So, as those who are close to me know, I’m having a rough time at the moment with one thing & another. I”m very emotional, down, feeling very self-conscious and rubbish about my changed body and don’t really know where to put myself. There is a few main issues going on at the moment, some personal and some medical. I am constantly feeling ill and weak, don’t have the greatest appetite, feel sick a lot and don’t sleep anywhere near as much as I should. I purely can’t. It’s not that I don’t want to…My head just hits the pillow and it’s like instead of the light switching off, it goes on, to its brightest setting, and its like there’s a moth just flying round and round like it won’t leave me alone, everything goes round my head bugging me.

On a personal level, I won’t say much apart from break ups are hard. That point ended right there, because, to be quite honest, anybody reads this and people make their own judgements, so I won’t give any details apart from it was for the best. Never the less, it’s damn hard. I have had a hell of a year this past year, and the last thing I want is to be feeling rubbish and ill. Looks like I may be heading back to the doctors once again sooner than I thought, when I get the guts (no pun intended this time).
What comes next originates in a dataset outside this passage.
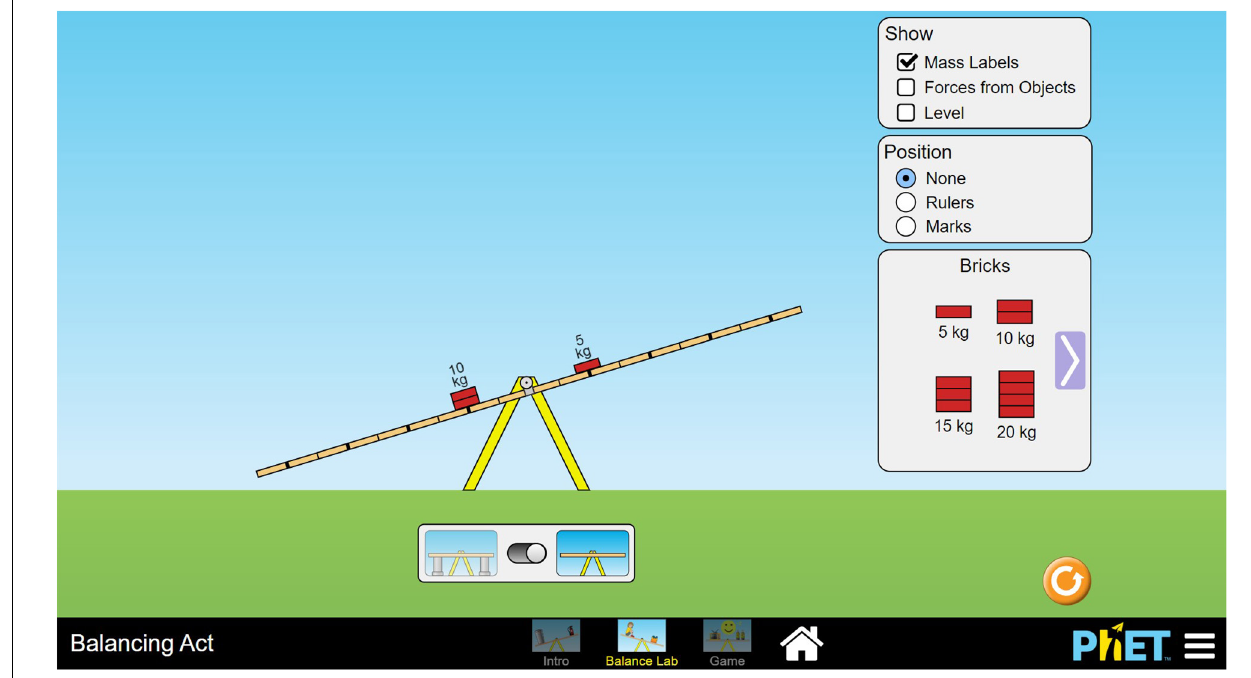
FIGURE 1 | The virtual lab with the balance beam that was used during the inquiry-based lesson.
Life is just as “normal” as it gets I guess, all the drama, all the sad times, and hopefully more of the good times, with a stoma…A lot more of the good times I hope. I haven’t even had much of a taster of the good times yet compared to my whole life, I am hoping. Yes, I still get fed up of it some days, and wish I could parade around with my stomach on show, but then, that’s never been me, so I just remind myself that. There will become a day when I’ll just think “sod it all” and march round regardless like I’ve always wanted to, regardless of who points or stares or passes a comment. Until then, I don’t have the confidence. I was getting there with my confidence, but it has been severely knocked recently. It is horrible. Some days I feel like I just want to give up… But I keep reminding myself that I’ve come so far..Just a pity anyone has to go through such hell in the first place.

I suffer from depression also. It’s a pain in the arse. No pun intended, again, man I’m good at this. I should be a comedian or something, not. I just seriously am not in the mood for any rubbish right now, I just need to know it will be all okay. For once, I want someone to stick around, and trust me to stick around too 😦

Truth is, right now, I’m really struggling. So if I appear quiet or short, I’m sorry, it’s not personal. I’m just going to have the guts here to say: Yes, I’m finding things very very hard, and I don’t know how much longer I can stand this… Just hope things get better, very soon. I surely deserve some happiness, right?